#### [Text shown]
════

Indubitably, but really?
I wind up amongst the installation workers of YBCA during the evening party. I’m told of how unique an exhibit this is, since some of it is meant to be interacted with (“Usually we use gloves with moving pieces. This exhibition, hardly at all.”). And one of the astronauts assures me that while she will not be dropping the on screen deuce — although she has before — she will be the “loaf pincher.” And then she says something about using scissors. Christ! Is that how it’s done in space?! Wasn’t there something about vacuum cleaners?
“You wanna see the video?” Asks another employee.
Well…yes…yes I do. For those of you interested, check out the documentary “Space Program,” which follows Sachs’ others solar-systemic installations.
It also gets pointed out that the exhibit is peppered with naked female imagery, jokingly calling it the “Magical Misogyny Tour.” But hey, it’s the fantastical sculptural realization of one man’s Tea Ceremony mission to a Jupiter’s sixth moon. Can you really knock him if the list of favorite things gets rounded out?
“I love performance artist. I love industrious artists such as Sachs,” says Janette Reynolds when told that an astronaut will “go boom” in the LEM. Reynolds is a member of the Modern Art Council for the SFMOMA. “He’s doing an amazing job — chronicling history, his life, how he interacts with specific moments within the turn of a decade. However, do we really need to go to this level of defecation and calling it art?”
And this is a question that Sachs’ exhibit prompts: Is it art?
Well, yes and no.
It is certainly aesthetically pleasing sculpture but if the theorem of “sympathetic magic” is to be believed, then no. No, in that case it is actually a spaceship with an actual astronaut dropping the Jetsons off at the pond. And that shit happens.
Not really and really, really.
But what do people at the opening night soiree think of the install — regardless of defecating intentions?
“Juxtaposition is the way of the future!” Declares Anthony Torres. “It’s collage in spatial form!”

════

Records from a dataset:
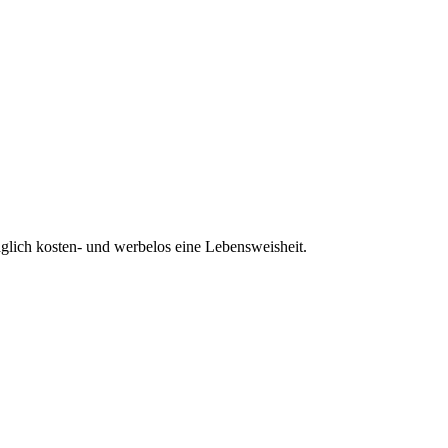
glich kosten- und werbelos eine Lebensweisheit.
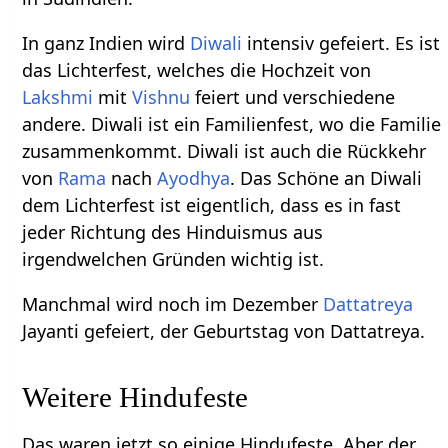
In ganz Indien wird
Diwali
intensiv gefeiert. Es ist
das Lichterfest, welches die Hochzeit von
Lakshmi
mit
Vishnu
feiert und verschiedene
andere. Diwali ist ein Familienfest, wo die Familie
zusammenkommt. Diwali ist auch die Rückkehr
von
Rama
nach
Ayodhya
. Das Schöne an Diwali
dem Lichterfest ist eigentlich, dass es in fast
jeder Richtung des Hinduismus aus
irgendwelchen Gründen wichtig ist.
Manchmal wird noch im Dezember
Dattatreya
Jayanti gefeiert, der Geburtstag von Dattatreya.
Weitere Hindufeste
Das waren jetzt so einige Hindufeste. Aber der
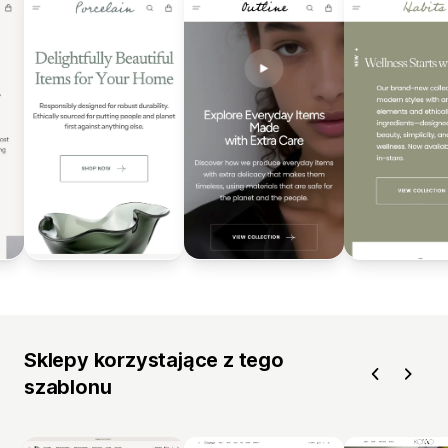
Sklepy korzystające z tego
szablonu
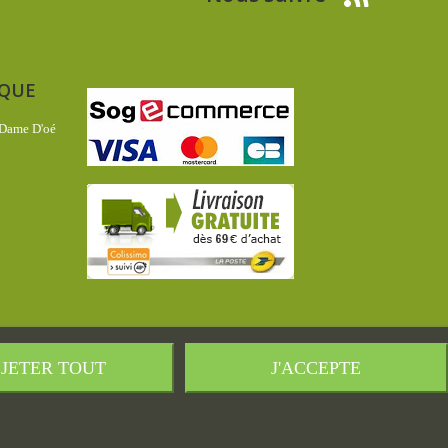
IQUE
 Dame D'oé
JETER TOUT
J'ACCEPTE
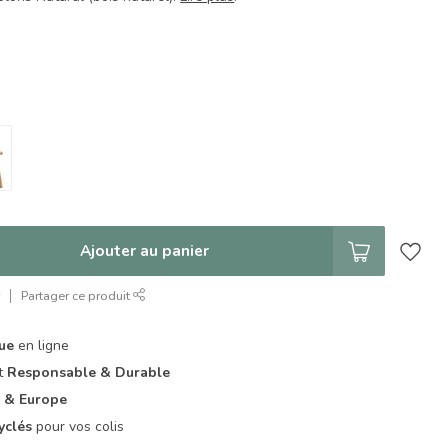
Ajouter au panier
r
Partager ce produit
que
en ligne
it
Responsable & Durable
 & Europe
yclés
pour vos colis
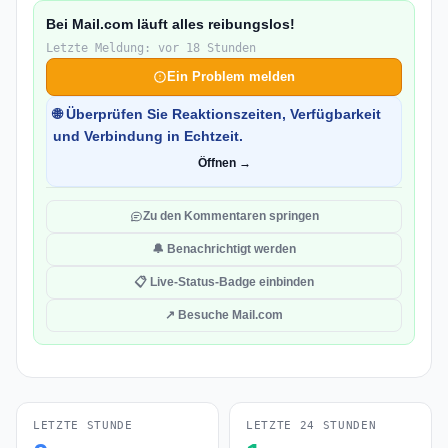
Bei Mail.com läuft alles reibungslos!
Letzte Meldung: vor 18 Stunden
Ein Problem melden
🌐 Überprüfen Sie Reaktionszeiten, Verfügbarkeit
und Verbindung in Echtzeit.
Öffnen →
Zu den Kommentaren springen
🔔 Benachrichtigt werden
📋 Live-Status-Badge einbinden
↗ Besuche Mail.com
LETZTE STUNDE
LETZTE 24 STUNDEN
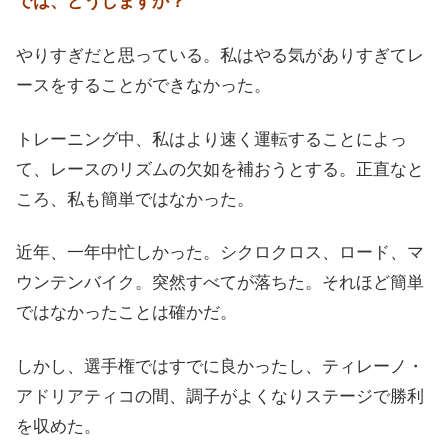
では、どうしますか？
やりすぎだと思っている。私はやる気がありすぎてレ
ースをすることができなかった。
トレーニング中、私はより速く運転することによっ
て、レースのリズムの欠如を補おうとする。正直なと
ころ、私も簡単ではなかった。
近年、一年中忙しかった。シクロクロス、ロード、マ
ウンテンバイク。突然すべてが落ちた。それほど簡単
ではなかったことは確かだ。
しかし、選手権ではすでに良かったし、ティレーノ・
アドリアティコの間、調子がよくなりステージで勝利
を収めた。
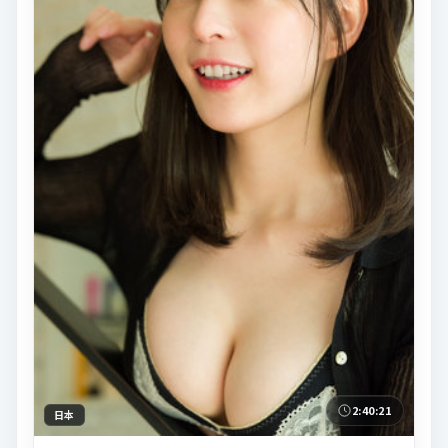
2:40:21
日本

════

#### [Activity list]
**A.** In the art review, which council is Janette Reynolds a member of?
**B.** Write the listing as a JSON list of strings, one per line, from the start of the listing up to and including the line containing "LETZTE 24 STUNDEN". Omit the pictures and blank lines.

#### [Answers for the tasks]
**A.** The Modern Art Council for the SFMOMA.

**B.**
[
  "glich kosten- und werbelos eine Lebensweisheit.",
  "In ganz Indien wird",
  "Diwali",
  "intensiv gefeiert. Es ist",
  "das Lichterfest, welches die Hochzeit von",
  "Lakshmi",
  "mit",
  "Vishnu",
  "feiert und verschiedene",
  "andere. Diwali ist ein Familienfest, wo die Familie",
  "zusammenkommt. Diwali ist auch die Rückkehr",
  "von",
  "Rama",
  "nach",
  "Ayodhya",
  ". Das Schöne an Diwali",
  "dem Lichterfest ist eigentlich, dass es in fast",
  "jeder Richtung des Hinduismus aus",
  "irgendwelchen Gründen wichtig ist.",
  "Manchmal wird noch im Dezember",
  "Dattatreya",
  "Jayanti gefeiert, der Geburtstag von Dattatreya.",
  "Weitere Hindufeste",
  "Das waren jetzt so einige Hindufeste. Aber der",
  "Sklepy korzystające z tego",
  "szablonu",
  "IQUE",
  " Dame D'oé",
  "JETER TOUT",
  "J'ACCEPTE",
  "Ajouter au panier",
  "r",
  "Partager ce produit",
  "que",
  "en ligne",
  "it",
  "Responsable & Durable",
  " & Europe",
  "yclés",
  "pour vos colis",
  "Bei Mail.com läuft alles reibungslos!",
  "Letzte Meldung: vor 18 Stunden",
  "Ein Problem melden",
  "🌐 Überprüfen Sie Reaktionszeiten, Verfügbarkeit",
  "und Verbindung in Echtzeit.",
  "Öffnen →",
  "Zu den Kommentaren springen",
  "🔔 Benachrichtigt werden",
  "📋 Live-Status-Badge einbinden",
  "↗ Besuche Mail.com",
  "LETZTE STUNDE",
  "LETZTE 24 STUNDEN"
]